The form gained new popularity during the Celtic Revival of the 19th century; the name "Celtic cross" is a convention dating from that time.
The shape, usually decorated with interlace and other motifs from Insular art, became popular for funerary monuments and other uses, and has remained so, spreading well beyond Ireland.
The Book of Kells is one of the finest examples of illuminated manuscripts from the era of great manuscripts, 650-800 A. As to be expected, the story of the Kells manuscript is shrouded in the mist of history.
Students in the field speculate that the Kells book was probably started in the monastery on the island of Iona in the late 8th century and moved to the monastery at Kells in County Meath in the 11th century. The visitor to Dublin can see the original manuscript under conditions which are designed to protect the book rather than to display it to its best advantage.
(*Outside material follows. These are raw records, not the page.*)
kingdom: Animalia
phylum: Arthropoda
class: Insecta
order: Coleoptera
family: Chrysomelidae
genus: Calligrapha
However, the shape achieved its greatest popularity by its use in the monumental stone high crosses, a distinctive and widespread form of Insular art.
After all, we have the Gospels, the Talmud, and the Koran.
We have the writings of Plato and Socrates and Aristotle.
Celtic symbols honor the spirit of the Irish, the Scottish, the Welsh, the British, and anyone with Celtic heritage.
And even if you have no Celtic blood in your veins, if you honor Mother Earth and believe in the spiritual connection between all living things, then you definitely have a Celtic soul and should follow your heart. There are generally two types of writing about Celtic symbolism.